Ben looked around. No one was paying particular attention to him. This would be a good time to tell Pearl about the dragon. “Hey, Pearl,” he said. “Last night—”
“Listen up!” a voice holl
ered. Everyone went silent as a woman hurried down the center aisle and climbed onto the stage. Her overalls were as red as a radish, nearly matching the color of her frizzy hair, which was held down by a baseball cap. When she put a megaphone to her lips, her voice blasted out with hurricane force. “Can you hear me?”
“Too loud!” everyone replied, fingers plugging ears. “Too loud!” A bunch of hearing aids shrieked in protest.
She set the megaphone aside and put her hands on her hips. “Very well. Now, let’s get down to the business at hand. As you all know, I am Martha Mulberry, president of the Welcome Wagon Committee, and this is my lovely daughter, Victoria.” She pointed to a girl sitting in a corner of the stage, reading a book. “Say hello to everyone, Victoria.”
“Hello, everyone,” Victoria said, not bothering to look up from her book. Her frizzy red hair was pulled into two pigtails set so high on her head they looked like rabbit ears. She was dressed in the same red overalls as her mother.
“It has come to my attention that we have an emergency,” Mrs. Mulberry said. “This morning, as I was peering through my binoculars, checking on my neighbors, I noticed that Mr. Bumfrickle’s garbage can was missing.”

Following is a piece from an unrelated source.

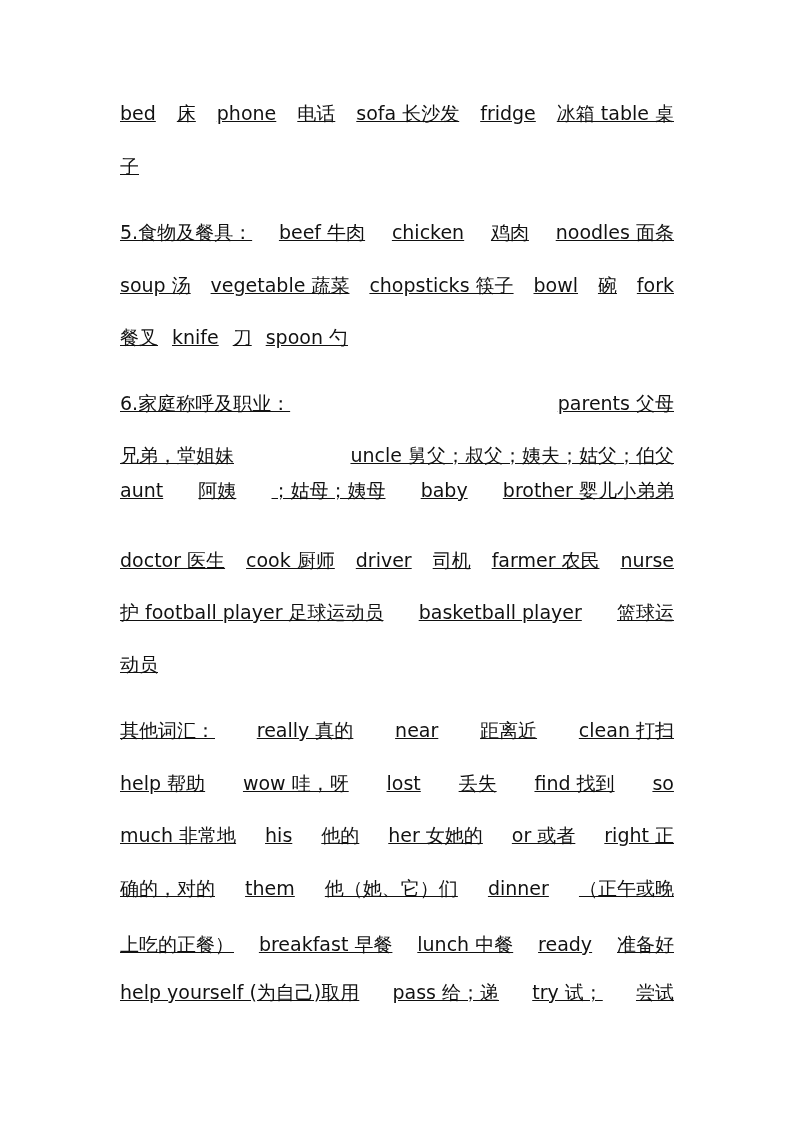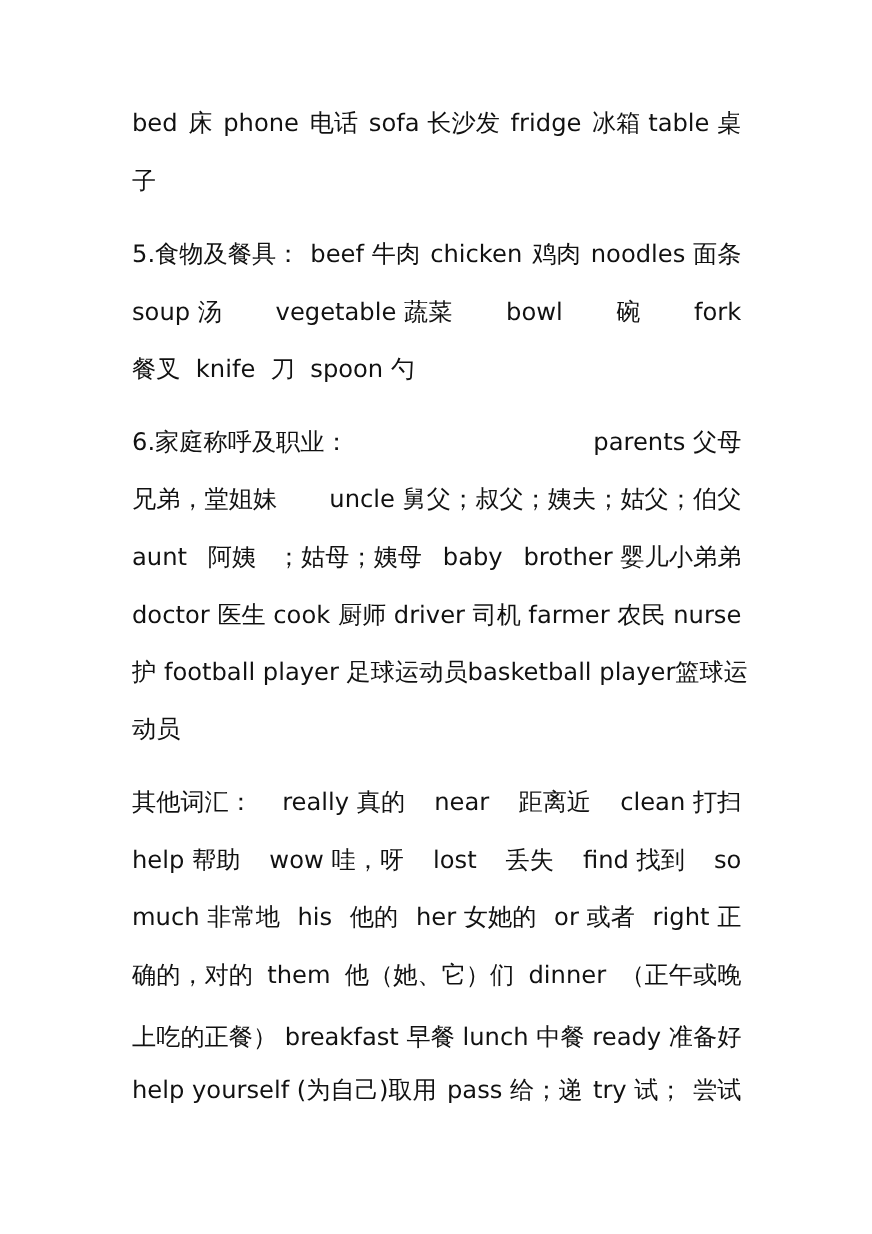"bed" .line { font-size: 22px -> 19px; text-decoration: none -> underline }
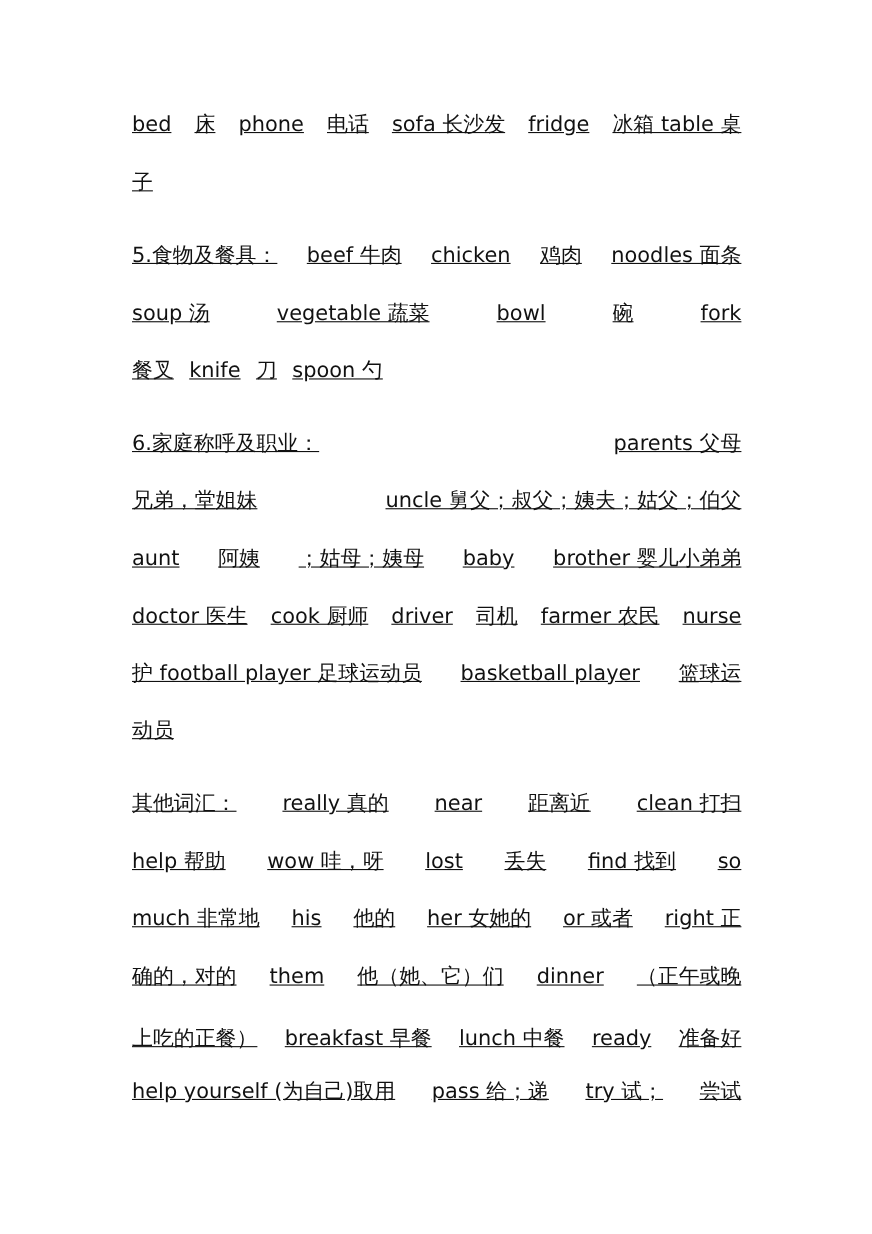"chopsticks 筷子" span.tok { html: none -> <span>chopsticks 筷子</span> }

Pearl elbowed Ben. “A missing garbage can,” she whispered. “Phew. I thought it was going to be something about Dr. Woo.”
Ben had been worried about the same thing. “Uh, Pearl…” He scooted so close he could smell her peppermint gum. “Last night—”
“Attention!” Mrs. Mulberry clapped her hands, then continued her explanation. “After discovering the missing can, I began my morning walk so I could inspect the neighborhood. That’s when I noticed that my mailbox was missing.” She cleared her throat. “Buttonville citizens, there is a thief in our midst.”